§ **ACTIVITY LIST**
A) According to the album page, who conducted the orchestra that performs Mackay's Memoirs?
B) Rewrite the album page from "Martyn Bennett chronology" to "Edinburgh Music School.", replacing "last recorded work" with "final recorded work".

Studio album by Martyn Bennett
- Released: 15 April 2005
- Recorded: 2005
- Genre: Celtic fusion, classical
- Length: 20:17
- Label: City of Edinburgh Music School
- Producer: Various

Martyn Bennett chronology
| Grit (2003) | Mackay's Memoirs (2005) | Love and Loss (2008) |

= Mackay's Memoirs =

Mackay's Memoirs is the last recorded work by Scottish Celtic fusion artist Martyn Bennett. It was released on 15 April 2005 by the City of Edinburgh Music School.

It is the recording of a piece commissioned for the opening of the Scottish Parliament on 1 July 1999 and is performed by the City of Edinburgh Music School Chamber Orchestra, conducted by Susan Emslie.

§ **DATA SUPPLIED**

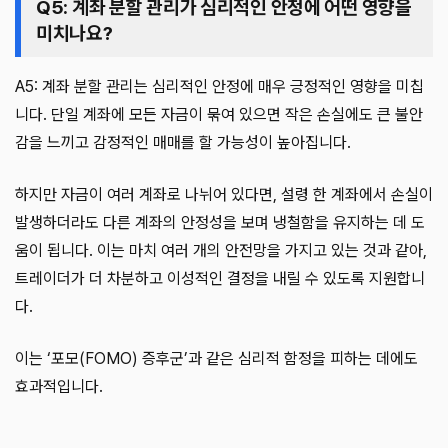
Q5: 계좌 분할 관리가 심리적인 안정에 어떤 영향을
미치나요?
A5: 계좌 분할 관리는 심리적인 안정에 매우 긍정적인 영향을 미칩
니다. 단일 계좌에 모든 자금이 묶여 있으면 작은 손실에도 큰 불안
감을 느끼고 감정적인 매매를 할 가능성이 높아집니다.
하지만 자금이 여러 계좌로 나뉘어 있다면, 설령 한 계좌에서 손실이
발생하더라도 다른 계좌의 안정성을 보며 냉철함을 유지하는 데 도
움이 됩니다. 이는 마치 여러 개의 안전망을 가지고 있는 것과 같아,
트레이더가 더 차분하고 이성적인 결정을 내릴 수 있도록 지원합니
다.
이는 ‘포모(FOMO) 증후군’과 같은 심리적 함정을 피하는 데에도
효과적입니다.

§ **EXPECTED RESPONSES**
A) Susan Emslie

B)
Martyn Bennett chronology
| Grit (2003) | Mackay's Memoirs (2005) | Love and Loss (2008) |

= Mackay's Memoirs =

Mackay's Memoirs is the final recorded work by Scottish Celtic fusion artist Martyn Bennett. It was released on 15 April 2005 by the City of Edinburgh Music School.